Proprietary code from third-party vendors is often proprietary and impossible to analyze.
“It’s a safe bet that the larger, data-heavy Internet companies and other Blue Chips are sweating the cybersecurity small stuff in their own development and deployment of AI,” says Clauser. “That’s likely not the case for early stage startups strapped for resources who are more interested in showing what their AI can do and what problems it can solve than worrying about a hacker one day making their AI the problem itself.”
AI algorithms also have to interface with traditional systems, including databases and user interfaces. Mistakes are common, even likely, when security experts aren’t involved in the security process up front.
In addition, AI systems are often built on the new cloud AI platforms. The security risks here aren’t well known yet. But the big AI security challenge is the data. AI systems require access to operational data, as well as training data and testing data. Companies often forget to lock up those last two sets. In addition, data scientists prefer to build their AI models to use clear-test data, instead of working with encrypted or tokenized data. Once these systems are operationalized, the lack of encryption becomes a major vulnerability.

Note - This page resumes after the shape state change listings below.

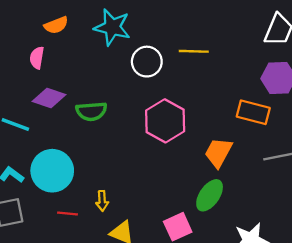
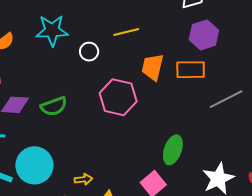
white circle: (147, 62) -> (89, 52), size x0.7
orange trapezoid: (218, 153) -> (153, 67), moved
yellow arrow: (102, 201) -> (84, 179), turned -78

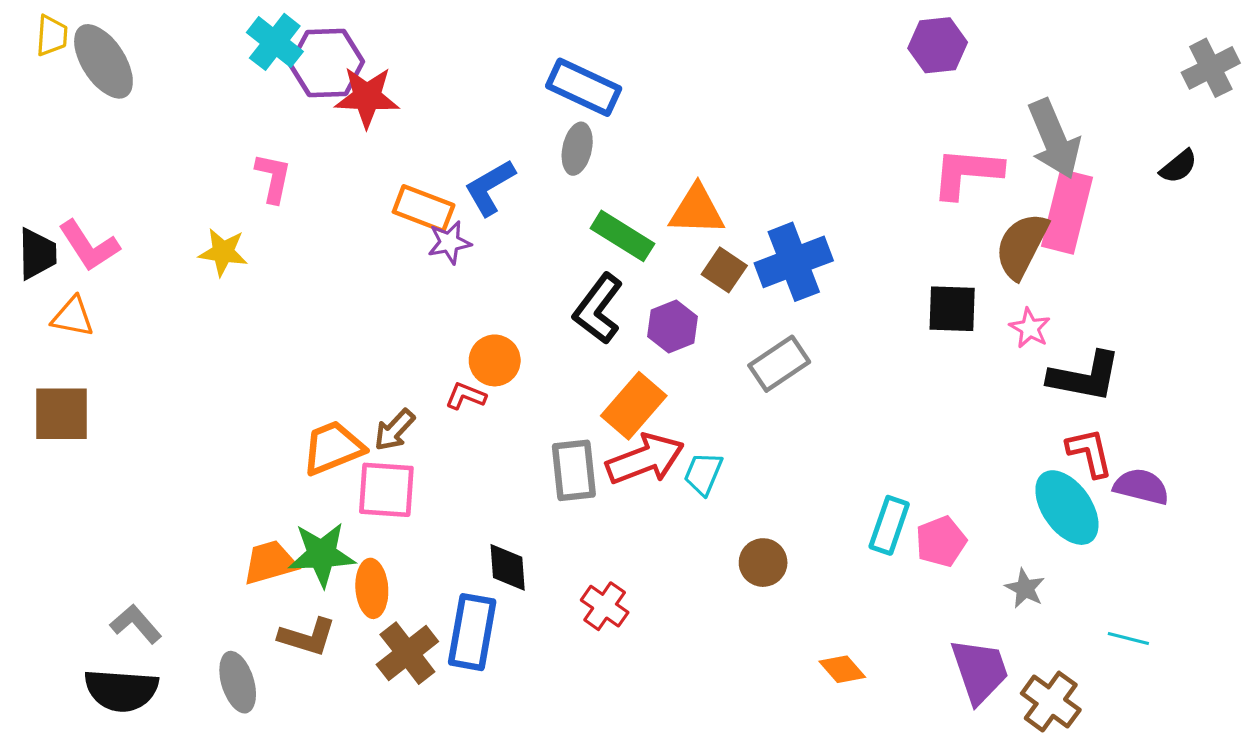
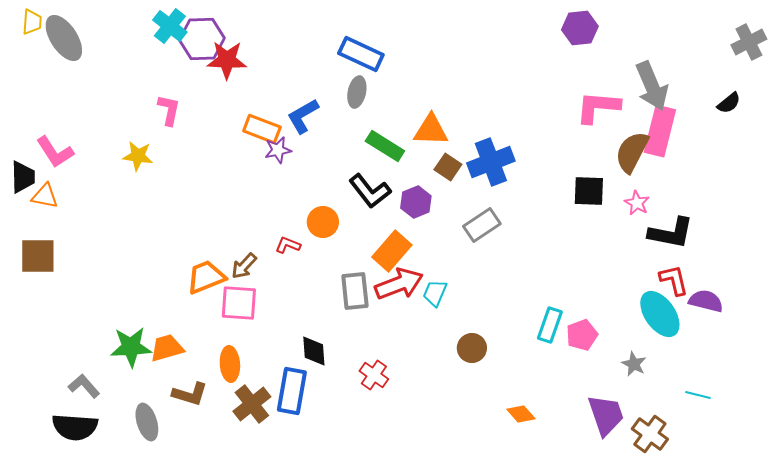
black trapezoid: (37, 254) -> (23, 177), moved
black L-shape: (598, 309) -> (370, 191), turned -75
orange circle: (495, 360) -> (323, 222), moved
green star: (322, 554) -> (131, 347), moved

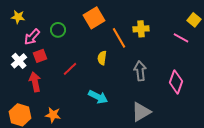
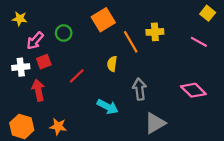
yellow square: (194, 20) -> (208, 13), moved
white cross: (19, 61) -> (21, 67), turned 35
gray arrow: (140, 71) -> (139, 89), moved
pink diamond: (176, 82) -> (193, 90), turned -65

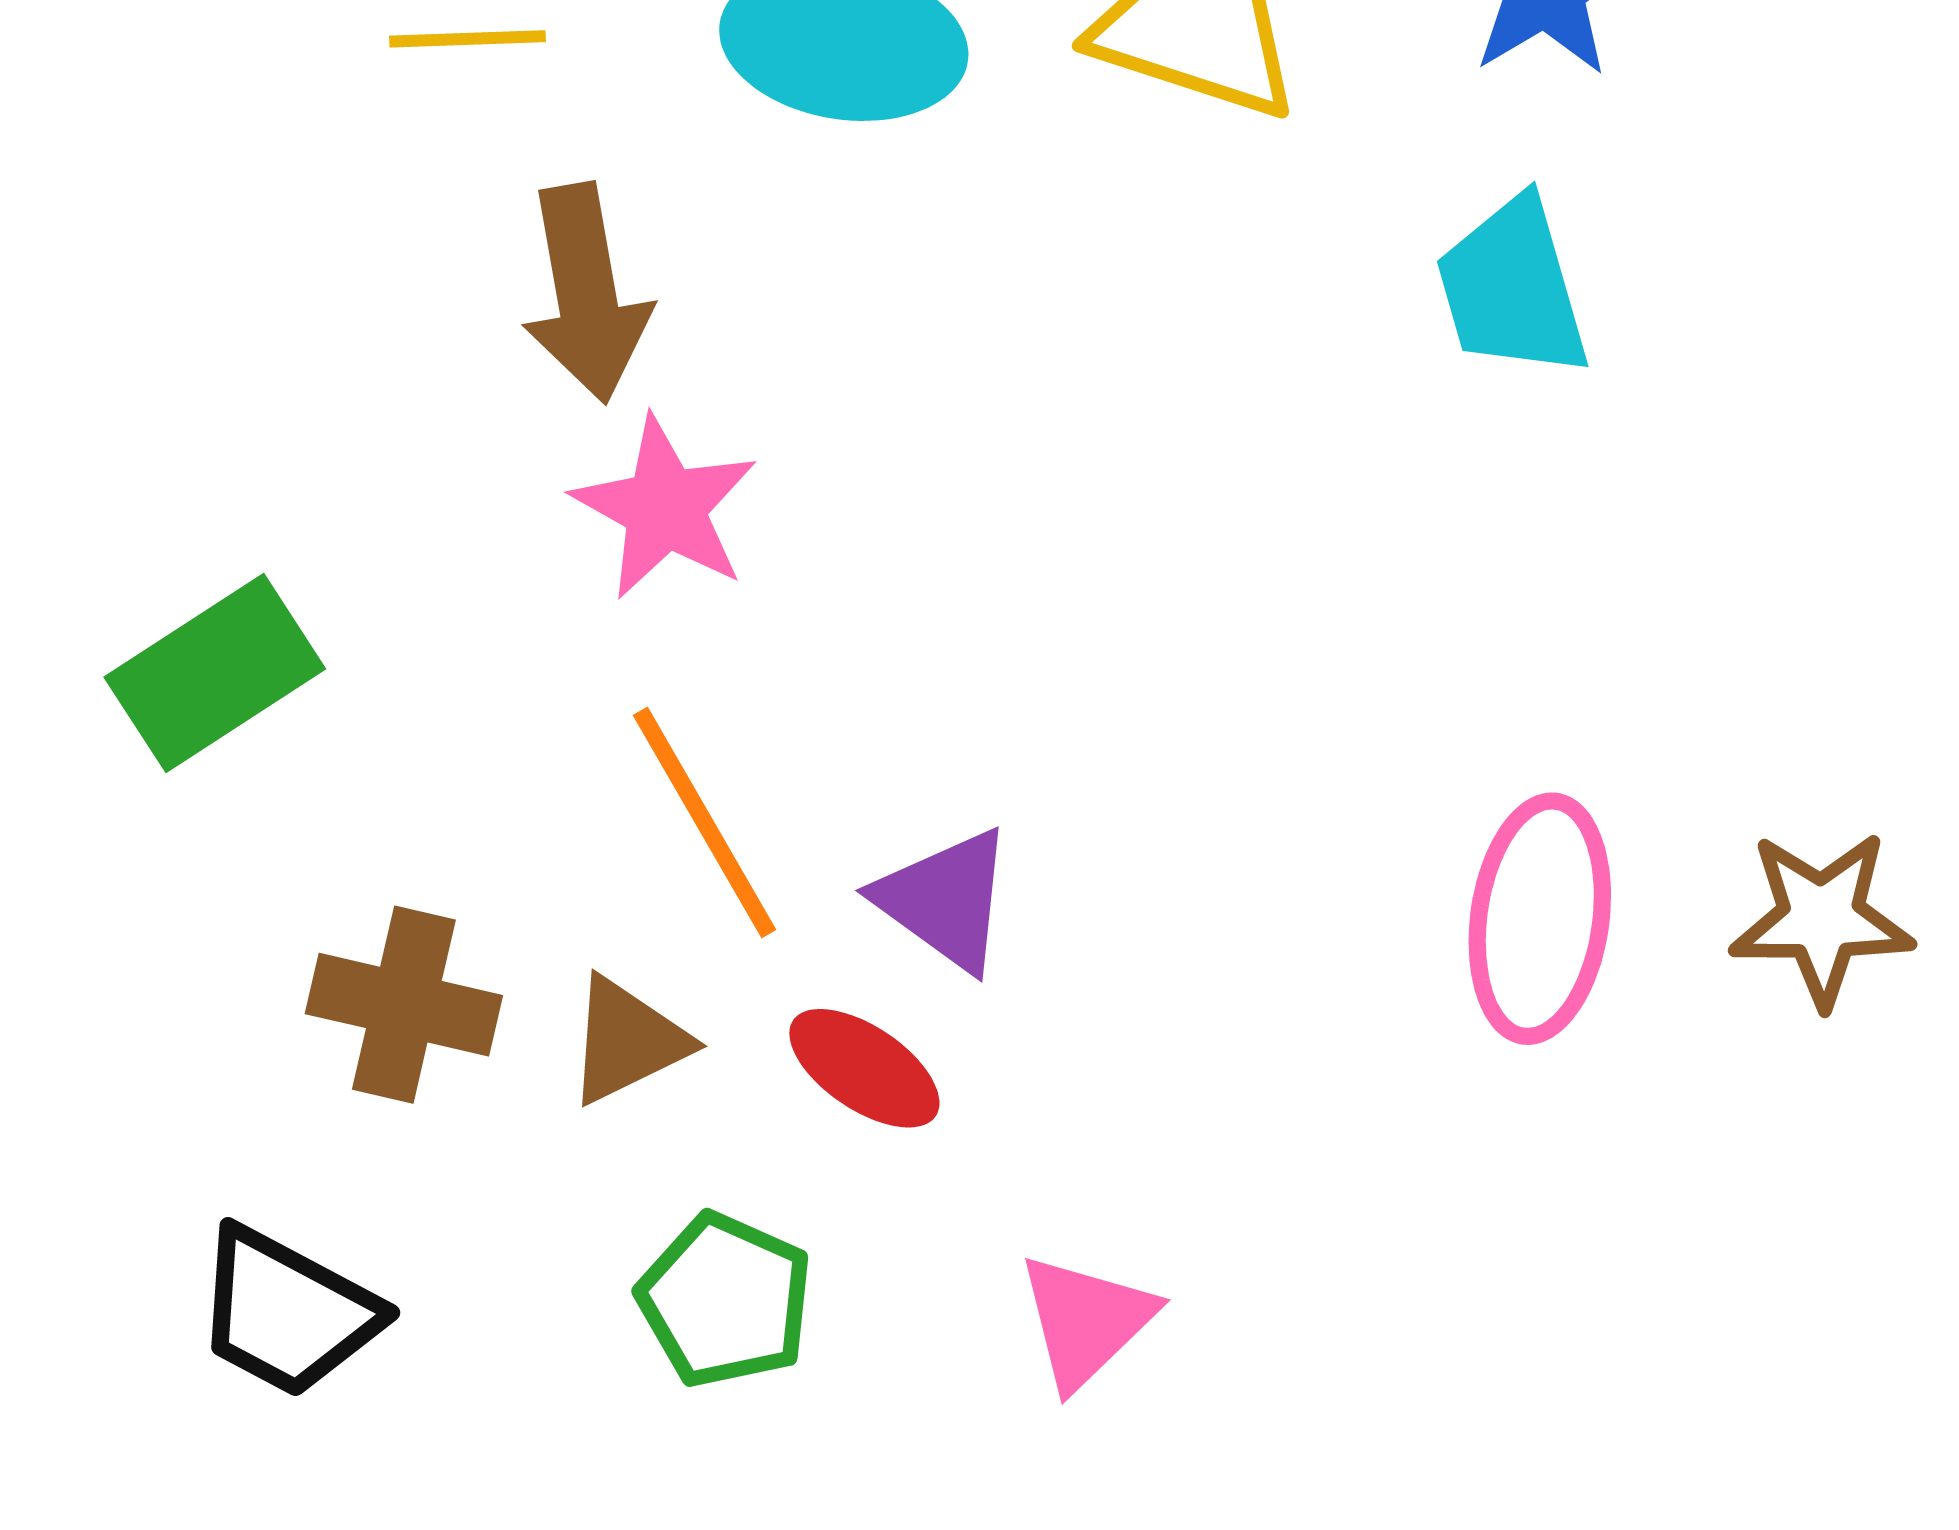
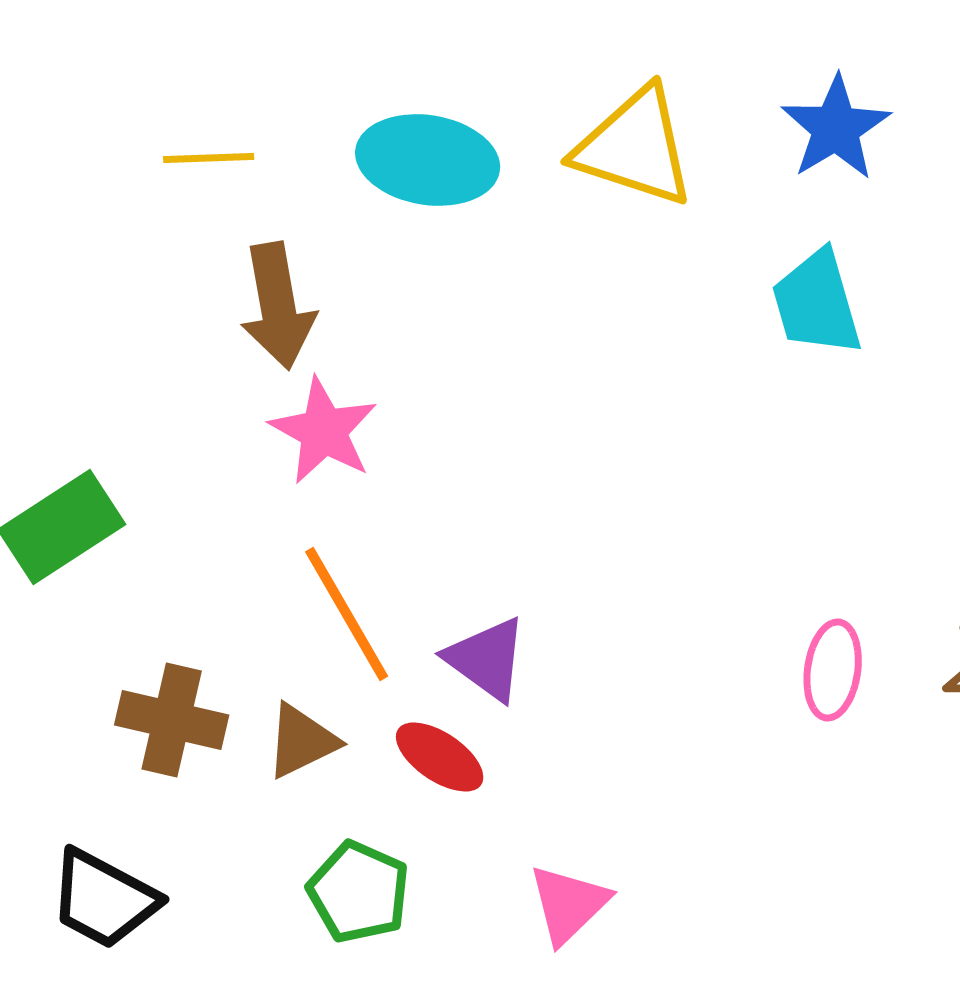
pink ellipse: (1540, 919) -> (833, 670), size x0.7

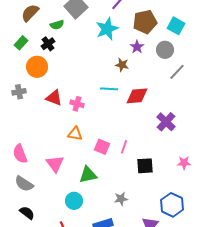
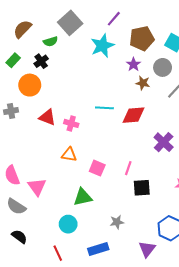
brown star: (122, 65) -> (143, 83), moved
pink line: (124, 147) -> (128, 168), moved
pink triangle: (55, 164) -> (37, 187), moved

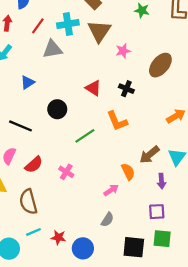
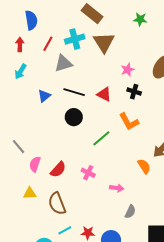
pink star: (123, 51) -> (128, 70), moved
black line: (20, 126) -> (74, 92), moved
pink arrow: (111, 190) -> (117, 188), moved, turned 48

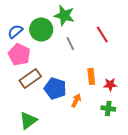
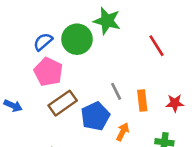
gray line: (70, 43) -> (116, 91), moved
red star: (110, 84) -> (175, 103), moved
blue pentagon: (55, 88) -> (95, 116), turned 30

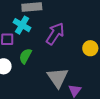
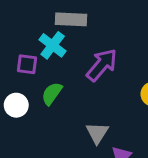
gray triangle: (58, 78) -> (97, 133), size x0.7

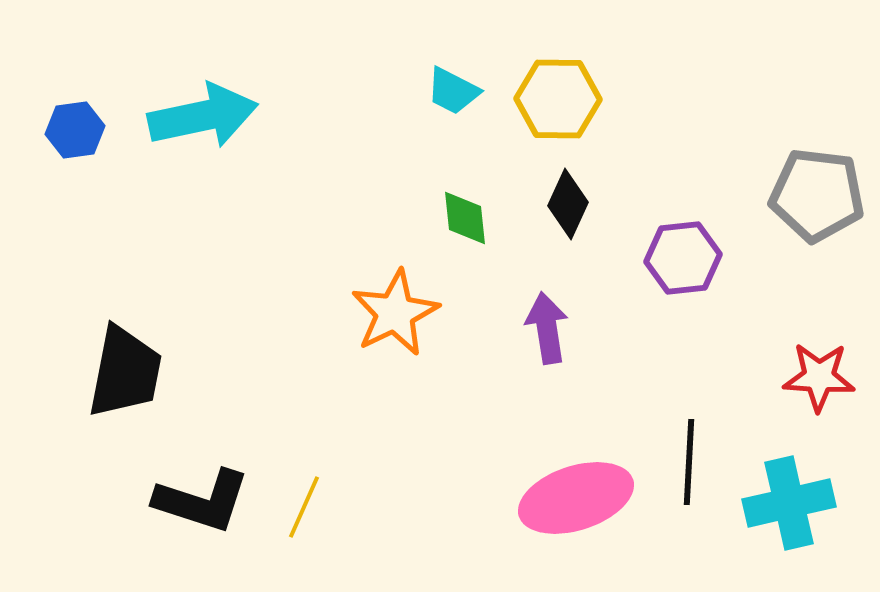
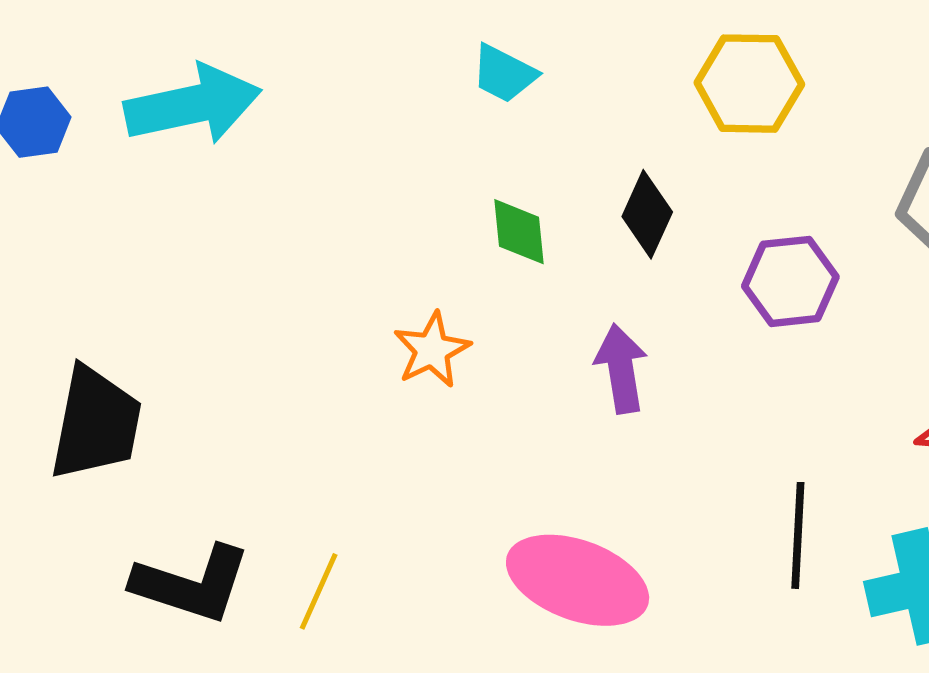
yellow hexagon: (558, 99) -> (749, 84), moved
orange star: (395, 313) -> (432, 350), size x0.7
pink ellipse: (576, 498) -> (578, 580), moved, turned 38

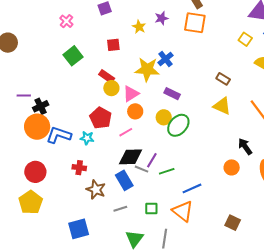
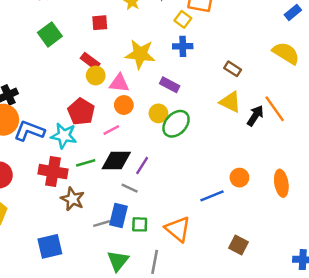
yellow square: (245, 39) -> (183, 19), moved
blue cross: (165, 59) -> (183, 46), moved, turned 35
pink triangle: (131, 94) -> (119, 83), turned 36
cyan star: (87, 138) -> (64, 136), size x1.5
black arrow: (245, 146) -> (255, 116), moved, turned 66
red cross: (79, 168) -> (53, 172), size x1.6
gray line: (141, 169) -> (130, 188), moved
green line: (167, 171) -> (86, 163), moved
blue rectangle: (124, 180) -> (118, 215), moved, turned 42
blue line: (192, 188) -> (212, 196), moved

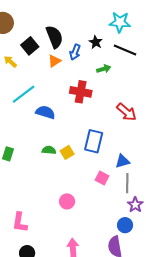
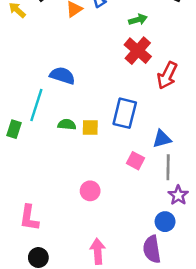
red cross: (81, 92) -> (138, 51), moved, turned 30
cyan line: (24, 94) -> (36, 105), moved, turned -35
red arrow: (126, 112) -> (167, 75), turned 75
yellow square: (67, 152) -> (90, 127), turned 32

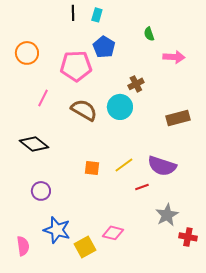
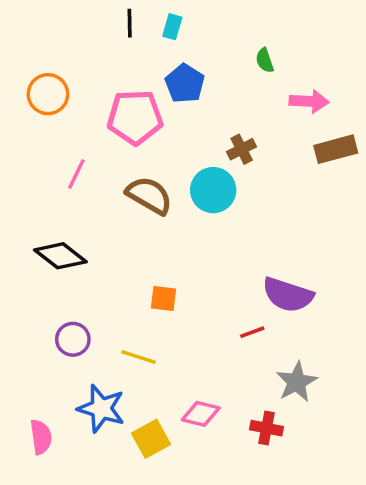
brown rectangle: (178, 118) -> (336, 149), moved
yellow line: (124, 165) -> (139, 357), moved, turned 54
red cross: (188, 237) -> (266, 428), moved

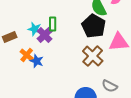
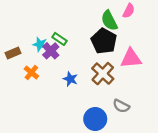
green rectangle: (53, 24) -> (59, 39), turned -56
blue star: (37, 61) -> (70, 79), moved

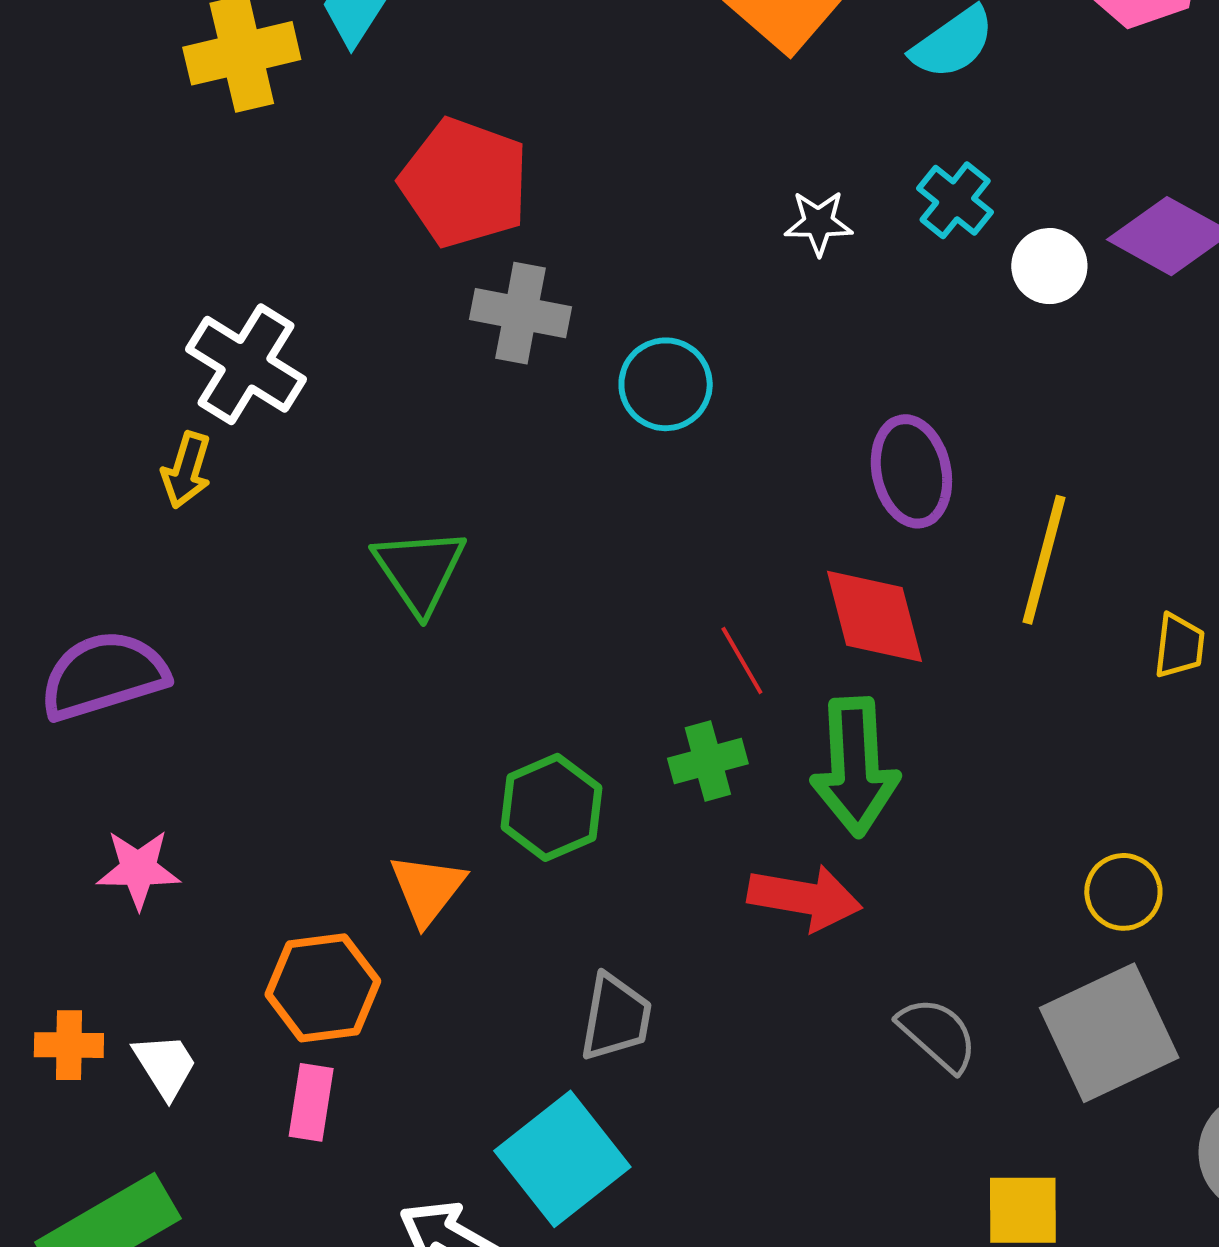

One company currently dealing with the potential security risks of its AI systems is online file-sharing vendor Box.
“We’re telling customers, give us your most precious content, content that drives your bread and butter,” says Lakshmi Hanspal, the company’s CISO.
Box is now working on using AI to extract metadata from that content to improve search, classification and other capabilities. For example, Box could automatically extract terms and prices from contracts, she says.
To build the new AI systems, Box is taking care not to bypass its traditional levels of security controls.
“For any offering, both AI and non-AI, we have a secure development process,” she says. “It’s aligned with ISO security standards. There are many pipelines within Box, but they all follow a similar process with security by design built in.”
That includes encryption, logging, monitoring, authentication, and access controls, she says.
Most companies, however, don’t build security into their AI development process, says David Linthicum, chief cloud strategy officer at Deloitte Consulting.
In fact, about 75 percent of organizations tackle security after the fact, he says. “And doing it after the fact is like trying to change truck tires when the truck is going down the street.”